(To be done): Write out all of these lines again, substituting "plain background" for every "white backdrop" and leaving everything else unchanged.

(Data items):
● ● ● ● ●

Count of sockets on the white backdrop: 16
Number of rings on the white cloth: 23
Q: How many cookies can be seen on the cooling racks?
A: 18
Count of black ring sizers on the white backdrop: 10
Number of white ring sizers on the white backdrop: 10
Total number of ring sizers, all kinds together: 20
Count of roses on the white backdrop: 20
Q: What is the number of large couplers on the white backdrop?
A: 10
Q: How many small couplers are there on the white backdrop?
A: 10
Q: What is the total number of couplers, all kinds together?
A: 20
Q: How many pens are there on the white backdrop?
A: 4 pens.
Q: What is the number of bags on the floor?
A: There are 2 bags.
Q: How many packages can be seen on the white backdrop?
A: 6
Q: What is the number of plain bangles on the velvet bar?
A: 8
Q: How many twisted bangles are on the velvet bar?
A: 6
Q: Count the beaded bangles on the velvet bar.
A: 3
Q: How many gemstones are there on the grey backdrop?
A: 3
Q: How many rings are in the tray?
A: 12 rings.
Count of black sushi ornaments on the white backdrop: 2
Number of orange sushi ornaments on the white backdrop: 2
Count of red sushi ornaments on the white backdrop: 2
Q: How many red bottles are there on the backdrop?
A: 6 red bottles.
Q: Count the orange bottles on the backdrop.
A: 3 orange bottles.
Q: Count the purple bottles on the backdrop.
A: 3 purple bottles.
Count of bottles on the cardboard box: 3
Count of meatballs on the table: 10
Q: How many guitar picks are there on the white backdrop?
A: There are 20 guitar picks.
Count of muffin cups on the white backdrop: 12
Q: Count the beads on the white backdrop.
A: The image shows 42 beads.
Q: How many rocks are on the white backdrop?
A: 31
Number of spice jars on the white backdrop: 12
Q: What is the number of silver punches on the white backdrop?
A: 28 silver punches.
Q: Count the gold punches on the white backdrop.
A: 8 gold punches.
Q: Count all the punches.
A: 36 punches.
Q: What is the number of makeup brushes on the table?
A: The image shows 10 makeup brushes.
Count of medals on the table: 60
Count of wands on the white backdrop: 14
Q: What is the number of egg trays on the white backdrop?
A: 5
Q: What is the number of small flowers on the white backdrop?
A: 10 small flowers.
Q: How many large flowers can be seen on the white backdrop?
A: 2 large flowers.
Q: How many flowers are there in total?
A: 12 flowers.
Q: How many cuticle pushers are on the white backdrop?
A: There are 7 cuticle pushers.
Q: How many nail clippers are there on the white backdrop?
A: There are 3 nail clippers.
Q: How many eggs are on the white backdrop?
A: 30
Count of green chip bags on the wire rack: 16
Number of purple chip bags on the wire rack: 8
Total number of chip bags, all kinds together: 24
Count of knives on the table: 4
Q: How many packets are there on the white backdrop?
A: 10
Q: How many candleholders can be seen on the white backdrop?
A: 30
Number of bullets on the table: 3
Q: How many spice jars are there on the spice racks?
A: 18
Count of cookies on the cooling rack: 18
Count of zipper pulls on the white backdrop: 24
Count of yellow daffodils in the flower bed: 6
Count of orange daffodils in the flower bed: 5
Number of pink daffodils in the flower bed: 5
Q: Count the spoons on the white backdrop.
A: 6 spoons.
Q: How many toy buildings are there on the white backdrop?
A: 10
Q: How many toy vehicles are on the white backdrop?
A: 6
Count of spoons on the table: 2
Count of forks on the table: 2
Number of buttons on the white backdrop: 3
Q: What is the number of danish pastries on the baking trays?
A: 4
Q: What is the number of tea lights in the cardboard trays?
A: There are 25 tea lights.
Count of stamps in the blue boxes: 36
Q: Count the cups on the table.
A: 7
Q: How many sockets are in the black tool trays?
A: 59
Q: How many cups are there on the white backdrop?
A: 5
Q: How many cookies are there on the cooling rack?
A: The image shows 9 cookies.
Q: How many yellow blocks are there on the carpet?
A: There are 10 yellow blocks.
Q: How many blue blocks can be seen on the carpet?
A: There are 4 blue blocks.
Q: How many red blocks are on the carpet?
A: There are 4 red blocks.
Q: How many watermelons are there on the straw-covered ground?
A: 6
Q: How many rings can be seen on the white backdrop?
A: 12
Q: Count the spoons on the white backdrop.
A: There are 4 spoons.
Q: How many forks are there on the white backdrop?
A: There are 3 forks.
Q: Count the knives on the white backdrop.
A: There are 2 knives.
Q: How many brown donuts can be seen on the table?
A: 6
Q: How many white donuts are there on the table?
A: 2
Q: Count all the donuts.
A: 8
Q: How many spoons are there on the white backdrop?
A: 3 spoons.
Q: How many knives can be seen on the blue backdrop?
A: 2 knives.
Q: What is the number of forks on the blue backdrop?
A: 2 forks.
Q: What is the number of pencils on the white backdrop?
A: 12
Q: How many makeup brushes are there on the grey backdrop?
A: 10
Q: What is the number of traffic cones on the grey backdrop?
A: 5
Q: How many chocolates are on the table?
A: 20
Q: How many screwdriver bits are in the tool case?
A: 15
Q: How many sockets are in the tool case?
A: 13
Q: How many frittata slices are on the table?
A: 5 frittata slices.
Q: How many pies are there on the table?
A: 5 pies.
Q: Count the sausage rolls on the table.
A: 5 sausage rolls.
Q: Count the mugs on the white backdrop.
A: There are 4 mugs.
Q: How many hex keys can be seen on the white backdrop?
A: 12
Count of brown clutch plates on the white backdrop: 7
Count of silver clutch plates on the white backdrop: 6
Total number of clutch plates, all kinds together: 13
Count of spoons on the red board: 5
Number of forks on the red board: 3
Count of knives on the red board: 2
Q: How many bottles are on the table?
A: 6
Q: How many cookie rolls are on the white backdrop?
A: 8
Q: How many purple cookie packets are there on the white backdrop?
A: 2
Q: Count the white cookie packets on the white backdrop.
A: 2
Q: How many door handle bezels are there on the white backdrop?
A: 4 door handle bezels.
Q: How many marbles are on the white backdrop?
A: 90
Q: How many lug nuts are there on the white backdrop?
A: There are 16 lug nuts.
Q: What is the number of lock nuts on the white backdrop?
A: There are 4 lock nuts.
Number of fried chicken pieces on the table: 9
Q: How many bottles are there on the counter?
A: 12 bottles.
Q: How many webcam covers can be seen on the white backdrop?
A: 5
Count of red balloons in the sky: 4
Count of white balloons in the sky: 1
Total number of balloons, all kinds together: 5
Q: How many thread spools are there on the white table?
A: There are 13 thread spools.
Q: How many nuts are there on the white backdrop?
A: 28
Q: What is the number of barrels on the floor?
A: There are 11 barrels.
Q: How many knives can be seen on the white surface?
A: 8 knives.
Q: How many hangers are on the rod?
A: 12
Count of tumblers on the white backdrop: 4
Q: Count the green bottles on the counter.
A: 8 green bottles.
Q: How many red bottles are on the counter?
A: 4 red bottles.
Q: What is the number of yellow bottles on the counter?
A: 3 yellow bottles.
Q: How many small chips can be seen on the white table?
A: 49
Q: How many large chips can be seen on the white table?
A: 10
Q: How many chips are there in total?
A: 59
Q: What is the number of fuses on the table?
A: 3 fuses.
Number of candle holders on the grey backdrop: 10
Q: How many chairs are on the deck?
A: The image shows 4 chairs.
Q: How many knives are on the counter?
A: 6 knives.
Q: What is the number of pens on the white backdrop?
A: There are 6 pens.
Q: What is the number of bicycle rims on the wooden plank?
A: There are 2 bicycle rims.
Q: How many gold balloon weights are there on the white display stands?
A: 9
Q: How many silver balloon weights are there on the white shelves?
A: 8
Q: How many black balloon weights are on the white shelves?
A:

● ● ● ● ●

(Solution for this problem):
Count of sockets on the plain background: 16
Number of rings on the white cloth: 23
Q: How many cookies can be seen on the cooling racks?
A: 18
Count of black ring sizers on the plain background: 10
Number of white ring sizers on the plain background: 10
Total number of ring sizers, all kinds together: 20
Count of roses on the plain background: 20
Q: What is the number of large couplers on the plain background?
A: 10
Q: How many small couplers are there on the plain background?
A: 10
Q: What is the total number of couplers, all kinds together?
A: 20
Q: How many pens are there on the plain background?
A: 4 pens.
Q: What is the number of bags on the floor?
A: There are 2 bags.
Q: How many packages can be seen on the plain background?
A: 6
Q: What is the number of plain bangles on the velvet bar?
A: 8
Q: How many twisted bangles are on the velvet bar?
A: 6
Q: Count the beaded bangles on the velvet bar.
A: 3
Q: How many gemstones are there on the grey backdrop?
A: 3
Q: How many rings are in the tray?
A: 12 rings.
Count of black sushi ornaments on the plain background: 2
Number of orange sushi ornaments on the plain background: 2
Count of red sushi ornaments on the plain background: 2
Q: How many red bottles are there on the backdrop?
A: 6 red bottles.
Q: Count the orange bottles on the backdrop.
A: 3 orange bottles.
Q: Count the purple bottles on the backdrop.
A: 3 purple bottles.
Count of bottles on the cardboard box: 3
Count of meatballs on the table: 10
Q: How many guitar picks are there on the plain background?
A: There are 20 guitar picks.
Count of muffin cups on the plain background: 12
Q: Count the beads on the plain background.
A: The image shows 42 beads.
Q: How many rocks are on the plain background?
A: 31
Number of spice jars on the plain background: 12
Q: What is the number of silver punches on the plain background?
A: 28 silver punches.
Q: Count the gold punches on the plain background.
A: 8 gold punches.
Q: Count all the punches.
A: 36 punches.
Q: What is the number of makeup brushes on the table?
A: The image shows 10 makeup brushes.
Count of medals on the table: 60
Count of wands on the plain background: 14
Q: What is the number of egg trays on the plain background?
A: 5
Q: What is the number of small flowers on the plain background?
A: 10 small flowers.
Q: How many large flowers can be seen on the plain background?
A: 2 large flowers.
Q: How many flowers are there in total?
A: 12 flowers.
Q: How many cuticle pushers are on the plain background?
A: There are 7 cuticle pushers.
Q: How many nail clippers are there on the plain background?
A: There are 3 nail clippers.
Q: How many eggs are on the plain background?
A: 30
Count of green chip bags on the wire rack: 16
Number of purple chip bags on the wire rack: 8
Total number of chip bags, all kinds together: 24
Count of knives on the table: 4
Q: How many packets are there on the plain background?
A: 10
Q: How many candleholders can be seen on the plain background?
A: 30
Number of bullets on the table: 3
Q: How many spice jars are there on the spice racks?
A: 18
Count of cookies on the cooling rack: 18
Count of zipper pulls on the plain background: 24
Count of yellow daffodils in the flower bed: 6
Count of orange daffodils in the flower bed: 5
Number of pink daffodils in the flower bed: 5
Q: Count the spoons on the plain background.
A: 6 spoons.
Q: How many toy buildings are there on the plain background?
A: 10
Q: How many toy vehicles are on the plain background?
A: 6
Count of spoons on the table: 2
Count of forks on the table: 2
Number of buttons on the plain background: 3
Q: What is the number of danish pastries on the baking trays?
A: 4
Q: What is the number of tea lights in the cardboard trays?
A: There are 25 tea lights.
Count of stamps in the blue boxes: 36
Q: Count the cups on the table.
A: 7
Q: How many sockets are in the black tool trays?
A: 59
Q: How many cups are there on the plain background?
A: 5
Q: How many cookies are there on the cooling rack?
A: The image shows 9 cookies.
Q: How many yellow blocks are there on the carpet?
A: There are 10 yellow blocks.
Q: How many blue blocks can be seen on the carpet?
A: There are 4 blue blocks.
Q: How many red blocks are on the carpet?
A: There are 4 red blocks.
Q: How many watermelons are there on the straw-covered ground?
A: 6
Q: How many rings can be seen on the plain background?
A: 12
Q: Count the spoons on the plain background.
A: There are 4 spoons.
Q: How many forks are there on the plain background?
A: There are 3 forks.
Q: Count the knives on the plain background.
A: There are 2 knives.
Q: How many brown donuts can be seen on the table?
A: 6
Q: How many white donuts are there on the table?
A: 2
Q: Count all the donuts.
A: 8
Q: How many spoons are there on the plain background?
A: 3 spoons.
Q: How many knives can be seen on the blue backdrop?
A: 2 knives.
Q: What is the number of forks on the blue backdrop?
A: 2 forks.
Q: What is the number of pencils on the plain background?
A: 12
Q: How many makeup brushes are there on the grey backdrop?
A: 10
Q: What is the number of traffic cones on the grey backdrop?
A: 5
Q: How many chocolates are on the table?
A: 20
Q: How many screwdriver bits are in the tool case?
A: 15
Q: How many sockets are in the tool case?
A: 13
Q: How many frittata slices are on the table?
A: 5 frittata slices.
Q: How many pies are there on the table?
A: 5 pies.
Q: Count the sausage rolls on the table.
A: 5 sausage rolls.
Q: Count the mugs on the plain background.
A: There are 4 mugs.
Q: How many hex keys can be seen on the plain background?
A: 12
Count of brown clutch plates on the plain background: 7
Count of silver clutch plates on the plain background: 6
Total number of clutch plates, all kinds together: 13
Count of spoons on the red board: 5
Number of forks on the red board: 3
Count of knives on the red board: 2
Q: How many bottles are on the table?
A: 6
Q: How many cookie rolls are on the plain background?
A: 8
Q: How many purple cookie packets are there on the plain background?
A: 2
Q: Count the white cookie packets on the plain background.
A: 2
Q: How many door handle bezels are there on the plain background?
A: 4 door handle bezels.
Q: How many marbles are on the plain background?
A: 90
Q: How many lug nuts are there on the plain background?
A: There are 16 lug nuts.
Q: What is the number of lock nuts on the plain background?
A: There are 4 lock nuts.
Number of fried chicken pieces on the table: 9
Q: How many bottles are there on the counter?
A: 12 bottles.
Q: How many webcam covers can be seen on the plain background?
A: 5
Count of red balloons in the sky: 4
Count of white balloons in the sky: 1
Total number of balloons, all kinds together: 5
Q: How many thread spools are there on the white table?
A: There are 13 thread spools.
Q: How many nuts are there on the plain background?
A: 28
Q: What is the number of barrels on the floor?
A: There are 11 barrels.
Q: How many knives can be seen on the white surface?
A: 8 knives.
Q: How many hangers are on the rod?
A: 12
Count of tumblers on the plain background: 4
Q: Count the green bottles on the counter.
A: 8 green bottles.
Q: How many red bottles are on the counter?
A: 4 red bottles.
Q: What is the number of yellow bottles on the counter?
A: 3 yellow bottles.
Q: How many small chips can be seen on the white table?
A: 49
Q: How many large chips can be seen on the white table?
A: 10
Q: How many chips are there in total?
A: 59
Q: What is the number of fuses on the table?
A: 3 fuses.
Number of candle holders on the grey backdrop: 10
Q: How many chairs are on the deck?
A: The image shows 4 chairs.
Q: How many knives are on the counter?
A: 6 knives.
Q: What is the number of pens on the plain background?
A: There are 6 pens.
Q: What is the number of bicycle rims on the wooden plank?
A: There are 2 bicycle rims.
Q: How many gold balloon weights are there on the white display stands?
A: 9
Q: How many silver balloon weights are there on the white shelves?
A: 8
Q: How many black balloon weights are on the white shelves?
A:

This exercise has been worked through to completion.